Acredito mais na inocência de Sócrates do que na idoneidade moral e na isenção política dos magistrados e polícias que o investigaram e prenderam. Alguém em Portugal terá hoje dúvidas de que polícias e magistrados pouco idóneos e politicamente motivados podem querer tramar alguém como o ex-primeiro-ministro? Eu não tenho nenhumas dúvidas disso, recordado que estou das calúnias que foram lançadas sobre Sócrates (e outros) em sucessivas histórias anteriores, através de fugas insidiosas de informação e outros passes clandestinos  ‒ uma longa campanha negra que preparou e “legitimou” a prisão de Sócrates. Por isso, e porque é um direito que a todos assiste, acho natural e legítimo que Sócrates se defenda, proteste, se indigne e se debata na praça pública, que é o lugar onde desde sempre tem sido atacado, e dos modos mais soezes. A escumalha fascizante que há muito o quer amordaçar ‒ e que há muito mais o quer ver preso e condenado ‒ vai ter que pacientar. Sócrates tem o direito de falar e espero que continue a fazê-lo, porque isso provará que ainda vivemos em liberdade.

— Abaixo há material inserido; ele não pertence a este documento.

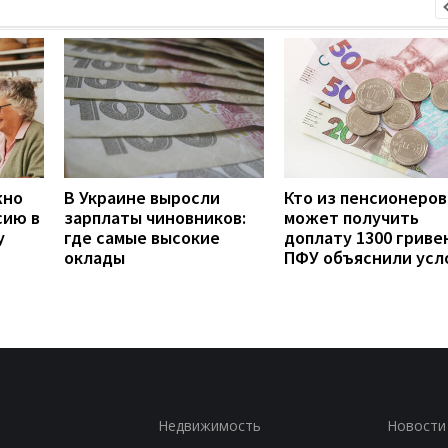
жно
В Украине выросли
Кто из пенсионеров
сию в
зарплаты чиновников:
может получить
у
где самые высокие
доплату 1300 гривен
оклады
ПФУ объяснили усл
Недвижимость
Новости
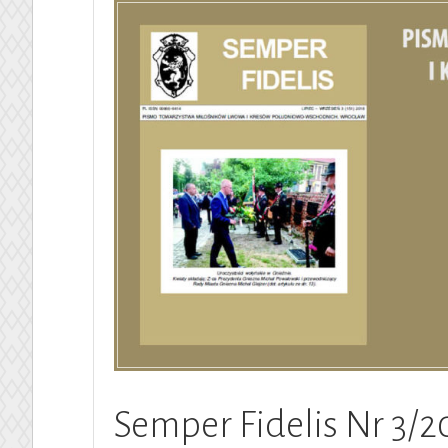
Semper Fidelis Nr 3/2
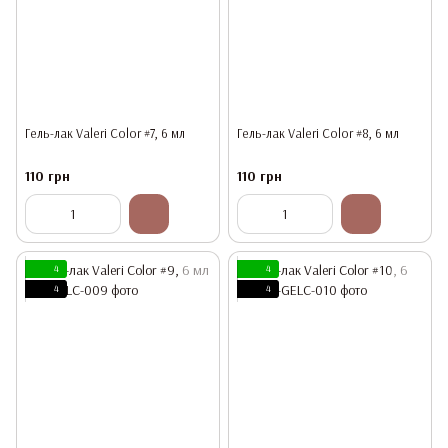
Гель-лак Valeri Color #7, 6 мл
Гель-лак Valeri Color #8, 6 мл
110 грн
110 грн
4
4
4
4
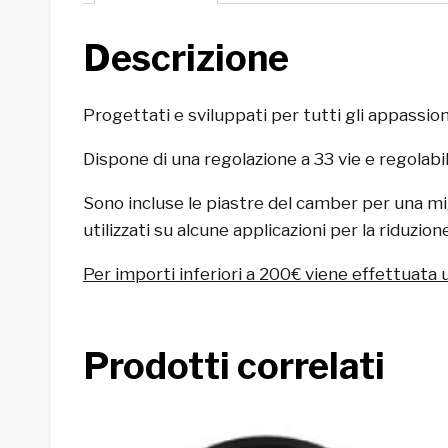
Descrizione
Progettati e sviluppati per tutti gli appassiona
Dispone di una regolazione a 33 vie e regolabil
Sono incluse le piastre del camber per una mi
utilizzati su alcune applicazioni per la riduzio
Per importi inferiori a 200€ viene effettuata 
Prodotti correlati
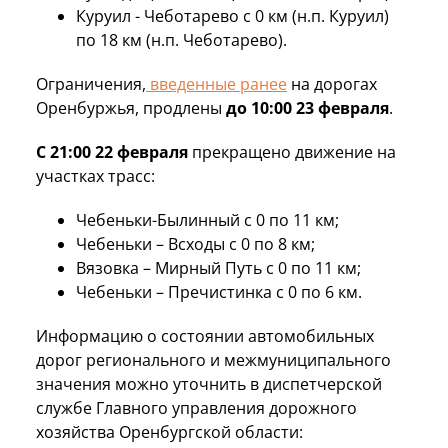
Куруил - Чеботарево с 0 км (н.п. Куруил)
по 18 км (н.п. Чеботарево).
Ограничения,
введенные ранее
на дорогах
Оренбуржья, продлены
до 10:00 23 февраля
.
С 21:00 22 февраля
прекращено движение на
участках трасс:
Чебеньки-Былинный с 0 по 11 км;
Чебеньки – Всходы с 0 по 8 км;
Вязовка – Мирный Путь с 0 по 11 км;
Чебеньки – Пречистинка с 0 по 6 км.
Информацию о состоянии автомобильных
дорог регионального и межмуниципального
значения можно уточнить в диспетчерской
службе Главного управления дорожного
хозяйства Оренбургской области:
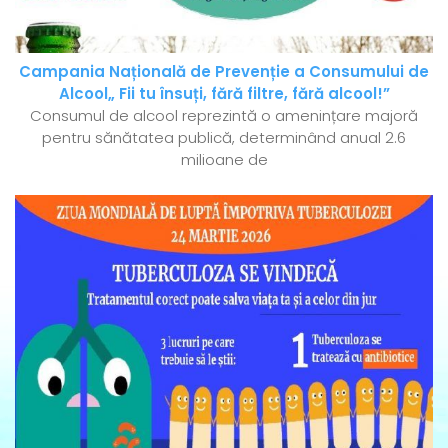
Campania Națională de Prevenție a Consumului de
Alcool„ Fii tu însuți, fără filtre, fără alcool!”
Consumul de alcool reprezintă o amenințare majoră
pentru sănătatea publică, determinând anual 2.6
milioane de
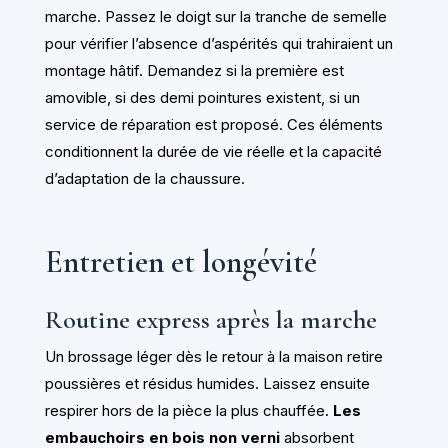
marche. Passez le doigt sur la tranche de semelle
pour vérifier l’absence d’aspérités qui trahiraient un
montage hâtif. Demandez si la première est
amovible, si des demi pointures existent, si un
service de réparation est proposé. Ces éléments
conditionnent la durée de vie réelle et la capacité
d’adaptation de la chaussure.
Entretien et longévité
Routine express après la marche
Un brossage léger dès le retour à la maison retire
poussières et résidus humides. Laissez ensuite
respirer hors de la pièce la plus chauffée.
Les
embauchoirs en bois non verni
absorbent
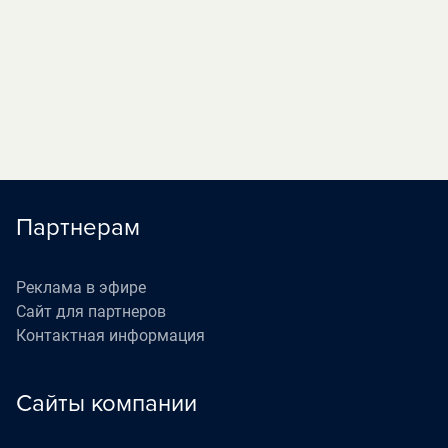
«Наедине со всеми»
05:40
П
(16+)
«Жизнь как в кино»
06:30
П
(12+)
Партнерам
Реклама в эфире
Сайт для партнеров
Контактная информация
Сайты компании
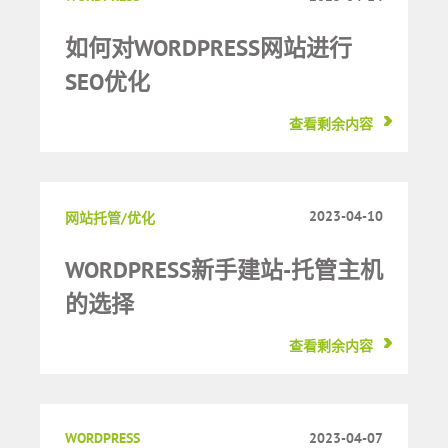
如何对WORDPRESS网站进行
SEO优化
查看剩余内容
2023-04-10
网站托管/优化
WORDPRESS新手建站-托管主机
的选择
查看剩余内容
WORDPRESS
2023-04-07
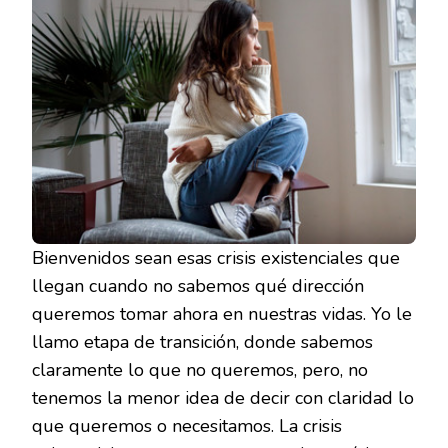
Bienvenidos sean esas crisis existenciales que
llegan cuando no sabemos qué dirección
queremos tomar ahora en nuestras vidas. Yo le
llamo etapa de transición, donde sabemos
claramente lo que no queremos, pero, no
tenemos la menor idea de decir con claridad lo
que queremos o necesitamos. La crisis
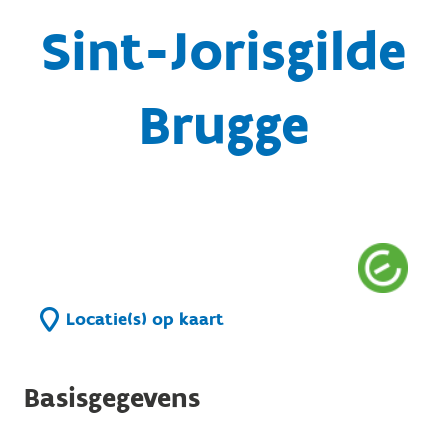
Sint-Jorisgilde
Brugge
Locatie(s) op kaart
Basisgegevens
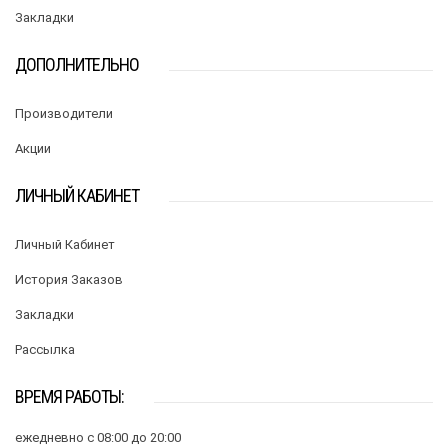
Закладки
ДОПОЛНИТЕЛЬНО
Производители
Акции
ЛИЧНЫЙ КАБИНЕТ
Личный Кабинет
История Заказов
Закладки
Рассылка
ВРЕМЯ РАБОТЫ:
ежедневно с 08:00 до 20:00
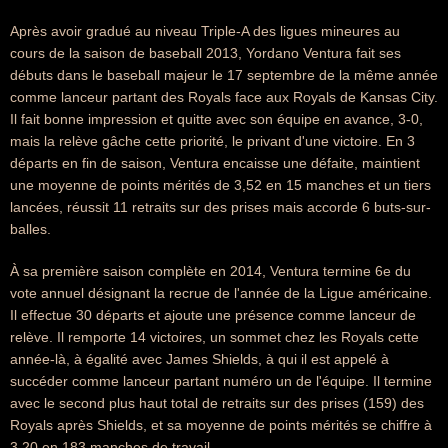
Après avoir gradué au niveau Triple-A des ligues mineures au
cours de la saison de baseball 2013, Yordano Ventura fait ses
débuts dans le baseball majeur le 17 septembre de la même année
comme lanceur partant des Royals face aux Royals de Kansas City.
Il fait bonne impression et quitte avec son équipe en avance, 3-0,
mais la relève gâche cette priorité, le privant d'une victoire. En 3
départs en fin de saison, Ventura encaisse une défaite, maintient
une moyenne de points mérités de 3,52 en 15 manches et un tiers
lancées, réussit 11 retraits sur des prises mais accorde 6 buts-sur-
balles.
À sa première saison complète en 2014, Ventura termine 6e du
vote annuel désignant la recrue de l'année de la Ligue américaine.
Il effectue 30 départs et ajoute une présence comme lanceur de
relève. Il remporte 14 victoires, un sommet chez les Royals cette
année-là, à égalité avec James Shields, à qui il est appelé à
succéder comme lanceur partant numéro un de l'équipe. Il termine
avec le second plus haut total de retraits sur des prises (159) des
Royals après Shields, et sa moyenne de points mérités se chiffre à
3,20 en 183 manches de travail.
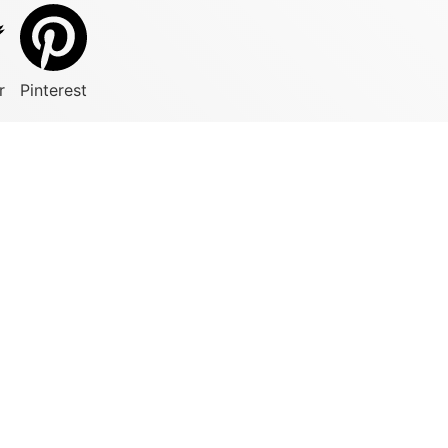
r
Pinterest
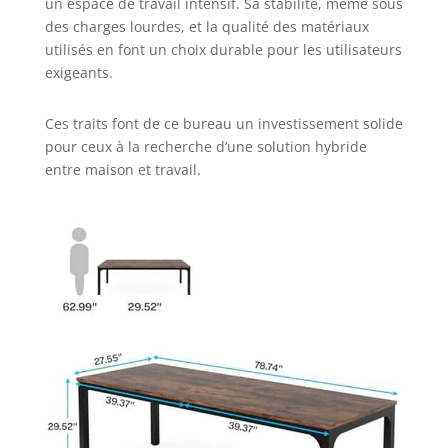
un espace de travail intensif. Sa stabilité, même sous
ressources avec
des charges lourdes, et la qualité des matériaux
votre colocataire ou
utilisés en font un choix durable pour les utilisateurs
votre famille. Il peut
exigeants.
s'agir d'un bureau
d'ordinateur, d'un
bureau de travail ou
Ces traits font de ce bureau un investissement solide
d'un bureau de jeu.
pour ceux à la recherche d’une solution hybride
【Style industriel】
entre maison et travail.
Le style le plus
simple, sans aucune
décoration, pour
répondre à la
plupart des besoins
initiaux. Les patins
de pied réglables
aident à éliminer le
vacillement,
l'absence
d'oscillation et les
rayures sur le sol.
【Assemblage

Toda a verdade sobre o caso Sócrates

Sócrates, entre 2005 e 2011, foi o maior corrupto da História de Portugal e um dos maiores corruptos da Europa (é contar o número de chefes de Governo que foram acusados e condenados por corrupção desde sempre). Mas já antes tinha sido corrupto, logo em 2002. E até antes, basta olhar para umas casas não sei onde e tal. Depois de sair do Governo, começou desenfreadamente a gastar o dinheiro que ganhou na corrupção da forma mais discreta que conseguiu encontrar: indo viver no luxo parisiense e dando-se ao luxo de voltar a estudar. Em 2014, Julho, sai uma notícia onde se diz que a sua corrupção foi descoberta e que a prisão estava iminente. Sócrates foi à TV exibir-se indignado, dando assim sinal de que tinha lido a notícia. Nos meses seguintes a prisão de Sócrates passa a ser tema corrente no bas-fond político-jornalístico. Semanas antes da sua detenção, já são muitos os jornalistas que estão preparados para o acontecimento que pode ocorrer em qualquer altura. Sócrates continuou como se nada se passasse ou, a passar, não fosse nada com ele. Todos os domingos, tinha local e hora marcada para aparecer. E andava muito de avião, parecendo perceber o essencial da logística relativa à compra de bilhetes e ao arrumo das malas de viagem.

Nisto, a 20 de Novembro, Sócrates toma conhecimento de que é desta, estão à espera dele no aeroporto da Portela. É então que lhe ocorre que poderá ter sido escutado durante meses e meses, que a sua única conta bancária terá sido devassada pelas autoridades judiciais e que o melhor seria conseguir ver-se livre de um certo computador cheio de provas da sua vida corrupta que estava no edifício Heron Castilho para lhe fazer companhia ao regressar. Entra logo em contacto com a sua empregada doméstica e esta consegue iludir a vigilância policial e safa mesmo o engenheiro de perigos maiores. De seguida, a leal senhora prepara-se para ser interrogada e torturada caso seja necessário em ordem a defender o seu amo até à morte.

A Sócrates só resta uma última coisa para fazer. Comprar um bilhete para o Rio de Janeiro e passar por Lisboa para se despedir dos amigos.